Data extracted from a collection:
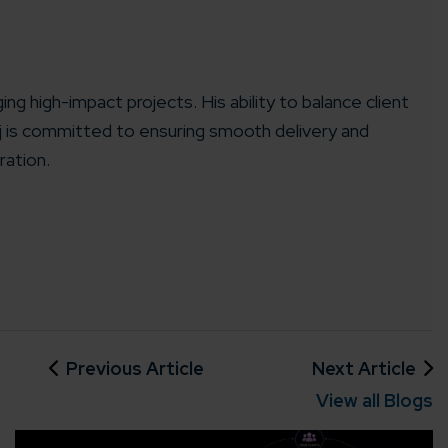
ing high-impact projects. His ability to balance client
aj is committed to ensuring smooth delivery and
rganization
ration.
e help you?*
Previous Article
Next Article
View all Blogs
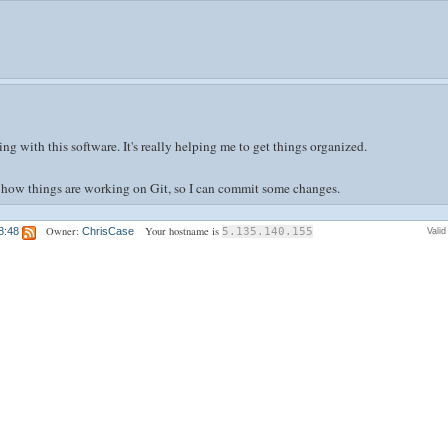
g with this software. It's really helping me to get things organized.
of how things are working on Git, so I can commit some changes.
Owner:
Your hostname is
8:48
ChrisCase
5.135.140.155
Vali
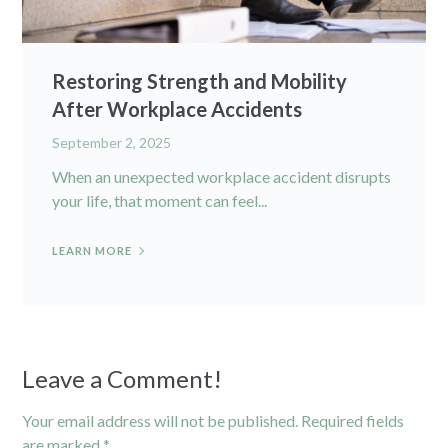
Restoring Strength and Mobility
After Workplace Accidents
September 2, 2025
When an unexpected workplace accident disrupts
your life, that moment can feel...
LEARN MORE
Leave a Comment!
Your email address will not be published.
Required fields
are marked
*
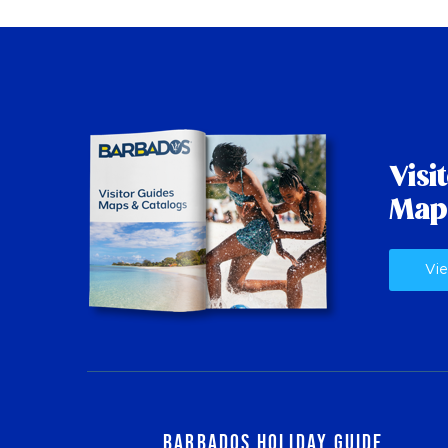
Visi
Map
Vie
Barbados Holiday Guide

What the task requires: Once the line holding "aj is committed" is found, set it down along with every line after it through the end of the entries, exactly, leaving the pictures out.

Result:
aj is committed to ensuring smooth delivery and
rganization
ration.
e help you?*
Previous Article
Next Article
View all Blogs
g with this software. It's really helping me to get things organized.
of how things are working on Git, so I can commit some changes.
Owner:
Your hostname is
8:48
ChrisCase
5.135.140.155
Vali
Restoring Strength and Mobility
After Workplace Accidents
September 2, 2025
When an unexpected workplace accident disrupts
your life, that moment can feel...
LEARN MORE
Leave a Comment!
Your email address will not be published.
Required fields
are marked
*
Visi
Map
Vie
Barbados Holiday Guide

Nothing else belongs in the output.